The fabric of choice
How seersucker and “bleeding Madras” came out of names for a fabric or a method of weaving.
The first Wordspeak about the meaning of names of various fabrics was written without the faintest idea that it could beget a never-ending procession of columns on fabrics. Like the Prometheus myth, the column grew back every time I tried to put an end to it. Hence this tailpiece — to stop the column from getting out of hand.
The December Wordspeak explained how a state is called ‘a purple state’ during political campaigns in U.S. elections for its mix of red (Republican) and blue (Democratic) voters. And that in the recent presidential election in the U.S., purple was used quite frequently by the media as a synonym for a swing state (where the margin between Democratic and Republican votes is narrow). Several readers wanted to know why the Republican-leaning states were painted red and the Democrats-leaning states blue.
Blue or red?
The following quote from Evan Morris should do: “The use of red and blue as colour codes on maps of electoral results and during political campaigns actually dates back to at least 1908 when the Washington Post printed a special supplement in which Republican states were coloured red and Democratic blue. The colours were apparently arbitrarily assigned in that case, although in later years both parties strove to claim blue (as in “true blue Americans”) and avoid red, with its connotations of radicalism. Finally, in 1976, the TV networks agreed to a formula to avoid any implication of favouritism in colour selections. The colour of the incumbent party, initially set as blue for Gerald Ford’s Republican ticket in that year, would flip every four years. Consequently, a successful challenger runs again in four years, as the incumbent, under the same colour. So in 1992, the challenger Clinton was red on the maps, and in 1996, incumbent Clinton was also red. Challenger Bush, red in 2000, was red again as an incumbent in 2004. But perhaps because the pundits decreed 2000 to be a watershed election, the “red/blue” divide has assumed a broader political significance (at least to pundits), and although the formula dictates that the Republicans should be carrying the blue flag in 2008, it will be interesting to see how the networks colour their maps.”
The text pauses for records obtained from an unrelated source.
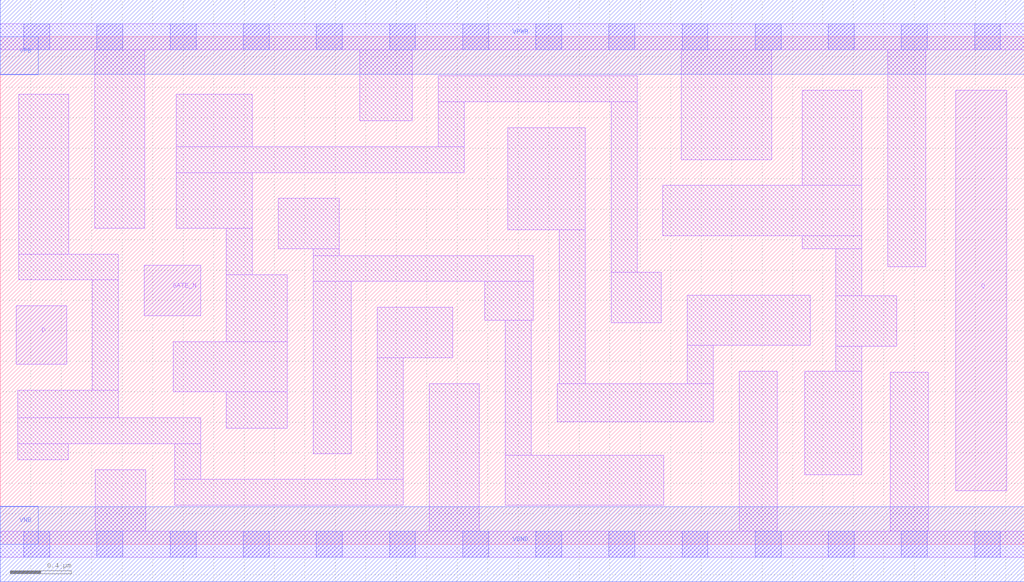
<source format=lef>
# Copyright 2020 The SkyWater PDK Authors
#
# Licensed under the Apache License, Version 2.0 (the "License");
# you may not use this file except in compliance with the License.
# You may obtain a copy of the License at
#
#     https://www.apache.org/licenses/LICENSE-2.0
#
# Unless required by applicable law or agreed to in writing, software
# distributed under the License is distributed on an "AS IS" BASIS,
# WITHOUT WARRANTIES OR CONDITIONS OF ANY KIND, either express or implied.
# See the License for the specific language governing permissions and
# limitations under the License.
#
# SPDX-License-Identifier: Apache-2.0

VERSION 5.5 ;
NAMESCASESENSITIVE ON ;
BUSBITCHARS "[]" ;
DIVIDERCHAR "/" ;
MACRO sky130_fd_sc_hs__dlxtn_1
  CLASS CORE ;
  SOURCE USER ;
  ORIGIN  0.000000  0.000000 ;
  SIZE  6.720000 BY  3.330000 ;
  SYMMETRY X Y ;
  SITE unit ;
  PIN D
    ANTENNAGATEAREA  0.208000 ;
    DIRECTION INPUT ;
    USE SIGNAL ;
    PORT
      LAYER li1 ;
        RECT 0.105000 1.180000 0.435000 1.565000 ;
    END
  END D
  PIN Q
    ANTENNADIFFAREA  0.545000 ;
    DIRECTION OUTPUT ;
    USE SIGNAL ;
    PORT
      LAYER li1 ;
        RECT 6.270000 0.350000 6.605000 2.980000 ;
    END
  END Q
  PIN GATE_N
    ANTENNAGATEAREA  0.237000 ;
    DIRECTION INPUT ;
    USE CLOCK ;
    PORT
      LAYER li1 ;
        RECT 0.945000 1.500000 1.315000 1.830000 ;
    END
  END GATE_N
  PIN VGND
    DIRECTION INOUT ;
    USE GROUND ;
    PORT
      LAYER met1 ;
        RECT 0.000000 -0.245000 6.720000 0.245000 ;
    END
  END VGND
  PIN VNB
    DIRECTION INOUT ;
    USE GROUND ;
    PORT
      LAYER met1 ;
        RECT 0.000000 0.000000 0.250000 0.250000 ;
    END
  END VNB
  PIN VPB
    DIRECTION INOUT ;
    USE POWER ;
    PORT
      LAYER met1 ;
        RECT 0.000000 3.080000 0.250000 3.330000 ;
    END
  END VPB
  PIN VPWR
    DIRECTION INOUT ;
    USE POWER ;
    PORT
      LAYER met1 ;
        RECT 0.000000 3.085000 6.720000 3.575000 ;
    END
  END VPWR
  OBS
    LAYER li1 ;
      RECT 0.000000 -0.085000 6.720000 0.085000 ;
      RECT 0.000000  3.245000 6.720000 3.415000 ;
      RECT 0.115000  0.555000 0.445000 0.660000 ;
      RECT 0.115000  0.660000 1.315000 0.830000 ;
      RECT 0.115000  0.830000 0.775000 1.010000 ;
      RECT 0.120000  1.735000 0.775000 1.905000 ;
      RECT 0.120000  1.905000 0.450000 2.955000 ;
      RECT 0.605000  1.010000 0.775000 1.735000 ;
      RECT 0.620000  2.075000 0.950000 3.245000 ;
      RECT 0.625000  0.085000 0.955000 0.490000 ;
      RECT 1.135000  1.000000 1.885000 1.330000 ;
      RECT 1.145000  0.255000 2.645000 0.425000 ;
      RECT 1.145000  0.425000 1.315000 0.660000 ;
      RECT 1.155000  2.075000 1.655000 2.440000 ;
      RECT 1.155000  2.440000 3.045000 2.610000 ;
      RECT 1.155000  2.610000 1.655000 2.955000 ;
      RECT 1.485000  0.760000 1.885000 1.000000 ;
      RECT 1.485000  1.330000 1.885000 1.770000 ;
      RECT 1.485000  1.770000 1.655000 2.075000 ;
      RECT 1.825000  1.940000 2.225000 2.270000 ;
      RECT 2.055000  0.595000 2.305000 1.725000 ;
      RECT 2.055000  1.725000 3.500000 1.895000 ;
      RECT 2.055000  1.895000 2.225000 1.940000 ;
      RECT 2.360000  2.780000 2.705000 3.245000 ;
      RECT 2.475000  0.425000 2.645000 1.225000 ;
      RECT 2.475000  1.225000 2.970000 1.555000 ;
      RECT 2.815000  0.085000 3.145000 1.055000 ;
      RECT 2.875000  2.610000 3.045000 2.905000 ;
      RECT 2.875000  2.905000 4.180000 3.075000 ;
      RECT 3.180000  1.470000 3.500000 1.725000 ;
      RECT 3.315000  0.255000 4.355000 0.585000 ;
      RECT 3.315000  0.585000 3.485000 1.470000 ;
      RECT 3.330000  2.065000 3.840000 2.735000 ;
      RECT 3.655000  0.805000 4.680000 1.055000 ;
      RECT 3.670000  1.055000 3.840000 2.065000 ;
      RECT 4.010000  1.455000 4.340000 1.785000 ;
      RECT 4.010000  1.785000 4.180000 2.905000 ;
      RECT 4.350000  2.025000 5.655000 2.355000 ;
      RECT 4.470000  2.525000 5.065000 3.245000 ;
      RECT 4.510000  1.055000 4.680000 1.305000 ;
      RECT 4.510000  1.305000 5.315000 1.635000 ;
      RECT 4.850000  0.085000 5.100000 1.135000 ;
      RECT 5.265000  1.940000 5.655000 2.025000 ;
      RECT 5.265000  2.355000 5.655000 2.980000 ;
      RECT 5.280000  0.455000 5.655000 1.135000 ;
      RECT 5.485000  1.135000 5.655000 1.300000 ;
      RECT 5.485000  1.300000 5.885000 1.630000 ;
      RECT 5.485000  1.630000 5.655000 1.940000 ;
      RECT 5.825000  1.820000 6.075000 3.245000 ;
      RECT 5.840000  0.085000 6.090000 1.130000 ;
    LAYER mcon ;
      RECT 0.155000 -0.085000 0.325000 0.085000 ;
      RECT 0.155000  3.245000 0.325000 3.415000 ;
      RECT 0.635000 -0.085000 0.805000 0.085000 ;
      RECT 0.635000  3.245000 0.805000 3.415000 ;
      RECT 1.115000 -0.085000 1.285000 0.085000 ;
      RECT 1.115000  3.245000 1.285000 3.415000 ;
      RECT 1.595000 -0.085000 1.765000 0.085000 ;
      RECT 1.595000  3.245000 1.765000 3.415000 ;
      RECT 2.075000 -0.085000 2.245000 0.085000 ;
      RECT 2.075000  3.245000 2.245000 3.415000 ;
      RECT 2.555000 -0.085000 2.725000 0.085000 ;
      RECT 2.555000  3.245000 2.725000 3.415000 ;
      RECT 3.035000 -0.085000 3.205000 0.085000 ;
      RECT 3.035000  3.245000 3.205000 3.415000 ;
      RECT 3.515000 -0.085000 3.685000 0.085000 ;
      RECT 3.515000  3.245000 3.685000 3.415000 ;
      RECT 3.995000 -0.085000 4.165000 0.085000 ;
      RECT 3.995000  3.245000 4.165000 3.415000 ;
      RECT 4.475000 -0.085000 4.645000 0.085000 ;
      RECT 4.475000  3.245000 4.645000 3.415000 ;
      RECT 4.955000 -0.085000 5.125000 0.085000 ;
      RECT 4.955000  3.245000 5.125000 3.415000 ;
      RECT 5.435000 -0.085000 5.605000 0.085000 ;
      RECT 5.435000  3.245000 5.605000 3.415000 ;
      RECT 5.915000 -0.085000 6.085000 0.085000 ;
      RECT 5.915000  3.245000 6.085000 3.415000 ;
      RECT 6.395000 -0.085000 6.565000 0.085000 ;
      RECT 6.395000  3.245000 6.565000 3.415000 ;
  END
END sky130_fd_sc_hs__dlxtn_1
END LIBRARY

</source>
Ganesh Mahadevan of Indian Navy sent an expression from the Russian language “Velvet Weather”, which is used to describe the much awaited time of the year between summer and winter when temperatures are around the 20s and there is sunshine — similar to the American expression “Indian Summer”. He also asked, “While you are on fabrics, would ‘seersucker’ and ‘bleeding madras’ be of interest?”
Yes, it would. Actually seersucker — along with burlesque, sleazy, bureau, Sufi and bombast — was next in line for etymological surgery because all those came out of names for a fabric or some method of weaving. Seersucker, a light cotton cloth with an uneven surface and a pattern of lines on it worn mostly in summer, derived from Hindi úîr-úakkar, sîr-sakkar and Urdu shîrshakar, literally, milk and sugar, from Persian shîr-o-shakar. In the 18th century, striped Indian cotton was known as seersucker. It was the fabric of choice in hot weather and a seersucker suit was standard wear for many men in Southern U.S. during the sweltering summer months. They say in Southern U.S. that one is not a southern gentleman unless one has at least one seersucker suit and slept at least once with a black woman. The US Senate holds a Seersucker Thursday in June, where the participants dress in traditionally Southern clothing.
Seersucker is mentioned prominently in the Official Preppy Handbook. Preppy clothes or styles are very neat, in a way that is typical of students who go to expensive private schools in the U.S. In the 1950 book If I Ran the Zoo by Dr. Seuss, the U.S. children’s writer, it goes “…And then, just to show them, I’ll sail to Ka-Troo /And Bring Back an It-Kutch, a Preep and a Proo,/A Nerkle, a Nerd, and a Seersucker, too!” Nerd was originally the name of an imaginary strange creature until it began to denote someone interested only in computers and technical things, or a very boring and unfashionable person not good in social situations.
Some historians claim that the first cloth hand-woven in (or near) Madras was made of yarn spun from the tip-skin of ancient trees, and was called karvelem patta. Initially it could have any design. The typical check design, some believe, evolved “when the native hand weavers simply copied (with some modifications) the tartan patterns worn by the Scottish regiments that occupied southern India in the 1800s…. And in the cloth’s heyday, over 150,000 new plaid patterns were fashioned, using homemade vegetable dyes that bled, ran and blended to create a stunning effect,” hence Bleeding Madras.